TASK INSTRUCTIONS -> Please show every line of the material below that contains the string "github", copying each line in full. Case counts.

INPUT DATA ->
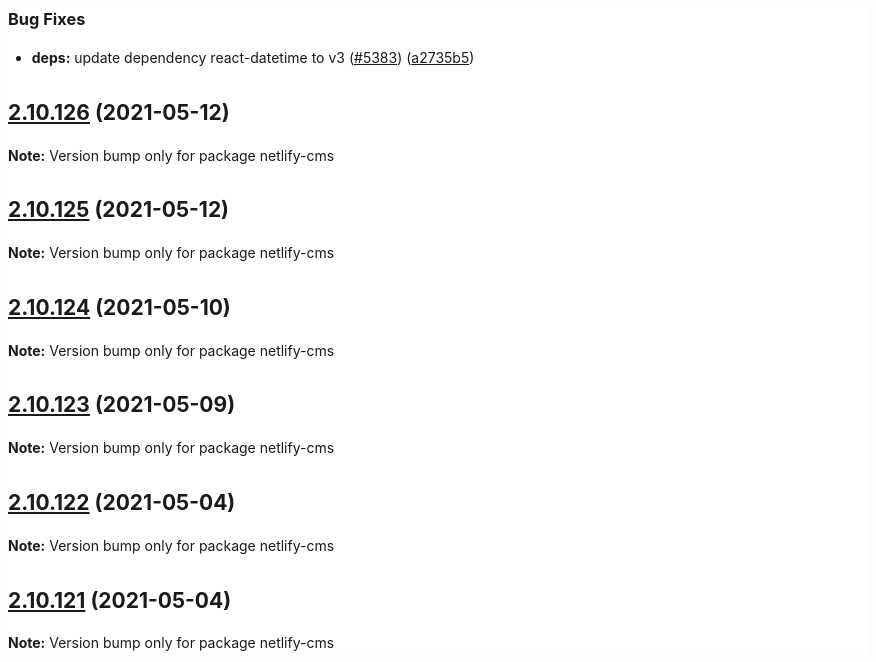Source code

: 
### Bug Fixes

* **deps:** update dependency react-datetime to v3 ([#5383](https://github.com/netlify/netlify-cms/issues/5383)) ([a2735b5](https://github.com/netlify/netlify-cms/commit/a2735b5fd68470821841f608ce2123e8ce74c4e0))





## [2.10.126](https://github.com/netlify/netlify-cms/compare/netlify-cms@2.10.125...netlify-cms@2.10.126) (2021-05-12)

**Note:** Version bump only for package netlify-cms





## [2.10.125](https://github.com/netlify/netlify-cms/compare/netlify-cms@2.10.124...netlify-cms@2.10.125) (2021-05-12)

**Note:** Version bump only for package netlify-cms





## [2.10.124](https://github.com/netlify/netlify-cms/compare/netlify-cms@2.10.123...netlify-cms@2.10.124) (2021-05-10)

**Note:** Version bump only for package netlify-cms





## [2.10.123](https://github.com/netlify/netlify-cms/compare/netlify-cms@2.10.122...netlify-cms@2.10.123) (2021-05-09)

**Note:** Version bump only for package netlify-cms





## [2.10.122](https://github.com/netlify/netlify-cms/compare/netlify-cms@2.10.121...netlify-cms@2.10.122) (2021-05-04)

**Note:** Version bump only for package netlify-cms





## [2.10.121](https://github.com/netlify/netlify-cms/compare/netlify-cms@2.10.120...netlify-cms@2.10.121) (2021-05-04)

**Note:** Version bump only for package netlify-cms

==

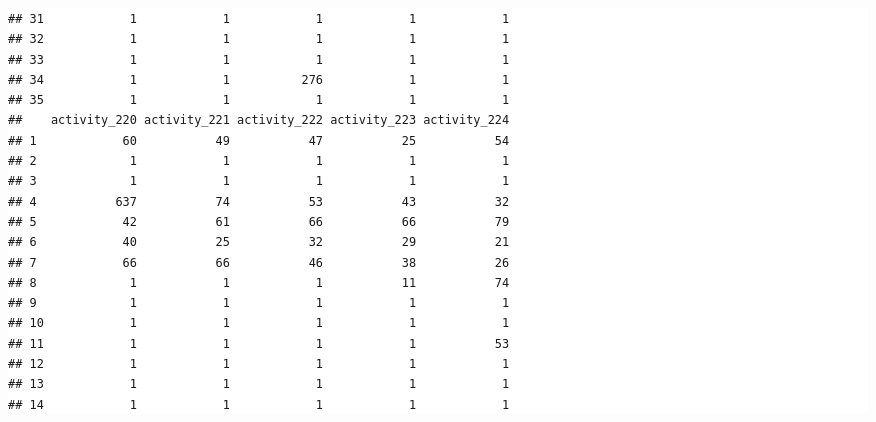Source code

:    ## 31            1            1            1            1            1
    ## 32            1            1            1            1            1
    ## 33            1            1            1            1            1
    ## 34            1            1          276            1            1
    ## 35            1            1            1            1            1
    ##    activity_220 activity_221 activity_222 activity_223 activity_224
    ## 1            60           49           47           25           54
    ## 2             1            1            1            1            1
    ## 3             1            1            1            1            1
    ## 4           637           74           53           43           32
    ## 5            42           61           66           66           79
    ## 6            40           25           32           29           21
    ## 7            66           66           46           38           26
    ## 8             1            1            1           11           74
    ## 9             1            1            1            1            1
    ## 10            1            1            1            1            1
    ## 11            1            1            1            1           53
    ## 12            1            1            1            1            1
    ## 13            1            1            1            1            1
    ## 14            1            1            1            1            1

FINISHED EXERCISE ->
* **deps:** update dependency react-datetime to v3 ([#5383](https://github.com/netlify/netlify-cms/issues/5383)) ([a2735b5](https://github.com/netlify/netlify-cms/commit/a2735b5fd68470821841f608ce2123e8ce74c4e0))
## [2.10.126](https://github.com/netlify/netlify-cms/compare/netlify-cms@2.10.125...netlify-cms@2.10.126) (2021-05-12)
## [2.10.125](https://github.com/netlify/netlify-cms/compare/netlify-cms@2.10.124...netlify-cms@2.10.125) (2021-05-12)
## [2.10.124](https://github.com/netlify/netlify-cms/compare/netlify-cms@2.10.123...netlify-cms@2.10.124) (2021-05-10)
## [2.10.123](https://github.com/netlify/netlify-cms/compare/netlify-cms@2.10.122...netlify-cms@2.10.123) (2021-05-09)
## [2.10.122](https://github.com/netlify/netlify-cms/compare/netlify-cms@2.10.121...netlify-cms@2.10.122) (2021-05-04)
## [2.10.121](https://github.com/netlify/netlify-cms/compare/netlify-cms@2.10.120...netlify-cms@2.10.121) (2021-05-04)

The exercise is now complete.